An old proverb says you cannot understand a man until you have walked in his shoes. In 1959, John Griffin decided to do just that. Born in Texas in 1920, he went to France as a young man, and studied both literature and medicine. He also interned at the Asylum of Tours, using experimental music therapy on the criminally insane patients. During his stay there, World War II broke out. John used his medic skills to treat wounded French Resistance fighters, and helped move Austrian Jews out of France. When it became too dangerous, John returned to the United States.

From there he served in the U.S. Army Air Corps in the South Pacific for about three years. A bombing attack damaged his vision, and by 1946 he was totally blind. In his years of blindness he experience a spiritual revival, and became a devout Catholic. He also wrote a number of stories, using his trusty typewriter. In 1953 he married Elizabeth Holland, and together they had four children. A few years later, his eyesight was restored, and John developed skill as a photographer.

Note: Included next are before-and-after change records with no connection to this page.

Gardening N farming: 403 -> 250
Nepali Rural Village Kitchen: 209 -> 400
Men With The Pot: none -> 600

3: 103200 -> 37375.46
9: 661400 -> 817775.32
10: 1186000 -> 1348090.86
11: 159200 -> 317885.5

By 1959, racial tensions between the whites and the Negroes were at an all-time high. This bothered John greatly, as Negroes had been treated as equals in France. He devised a plan to “become” a Negro for a month or so, then write his impressions of what it was like to be a black person in the southern states. A dermatologist gave him prescription medication to darken his skin. Skin creams and hours under a sun lamp intensified the effects. John also shaved his head so that his hair would not give him away. And so he “became” a black man, traveling through Louisiana, Mississippi, Georgia and Alabama. The things he experienced changed the course of his life.

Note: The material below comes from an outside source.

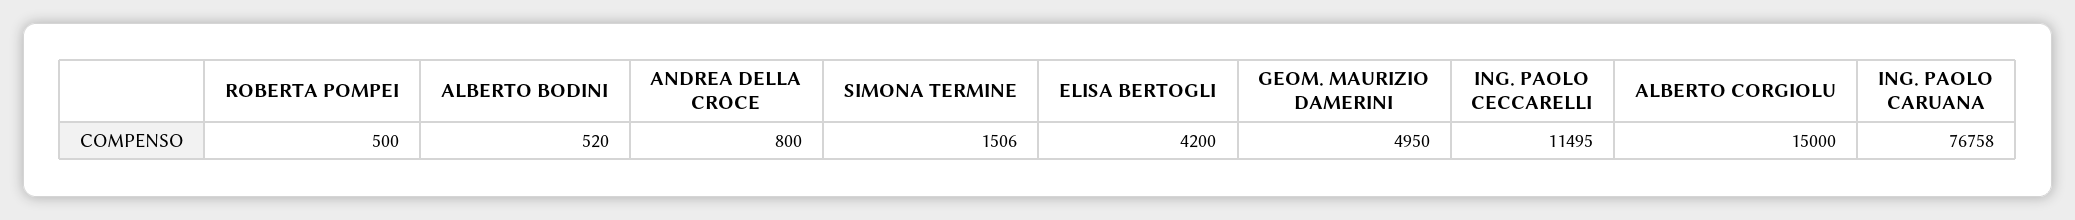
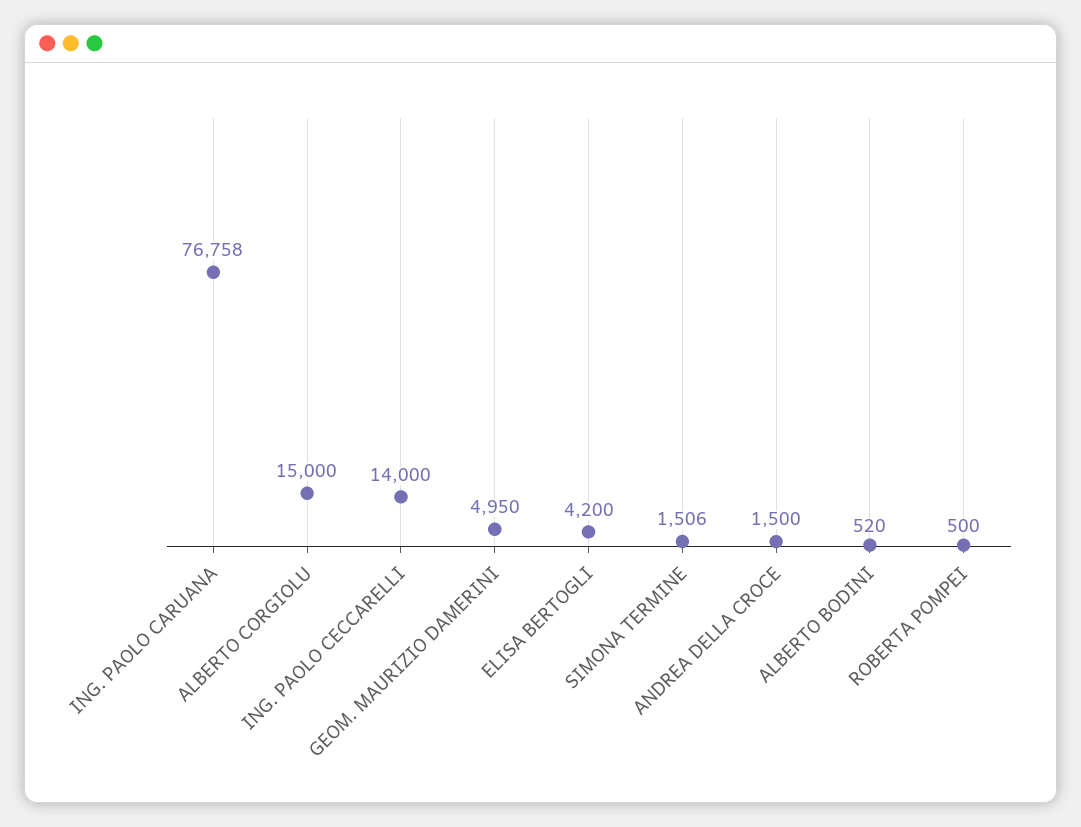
ANDREA DELLA CROCE: 800 -> 1500
ING. PAOLO CECCARELLI: 11495 -> 14000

Excerpts from page 54-55 of 35th anniversary edition:

With almost an hour before bus departure, I turned away and looked for a place to sit. The large, handsome room was almost empty. No other Negro was there, and I dared not take a seat unless I saw some other Negro also seated.

Once again a “hate stare” drew my attention like a magnet. It came from a middle-aged, heavy-set, well-dressed man. He sat a few yards away, fixing his eyes on me. Nothing can describe the withering horror of this. You feel lost, sick at heart before such unmasked hatred, not so much because it threatens you as because it shows humans in such an inhuman light….

A Negro porter sidled over to me. I glimpsed his white coat and turned to him. His glance met mine and communicated the sorrow, the understanding. “Where am I supposed to go?” I asked him.

He touched my arm in that mute and reassuring way of men who share a moment of crisis. “Go outside and around the corner of the building. You’ll find the room.”

The white man continued to stare, his mouth twisted with loathing as he turned his head to watch me move away.

In the colored waiting room, which was not labeled as such, but rather as COLORED CAFE, presumably because of interstate regulations, I took the last empty seat. The room was crowded with glum faces, faces dead to all enthusiasm, faces of people waiting.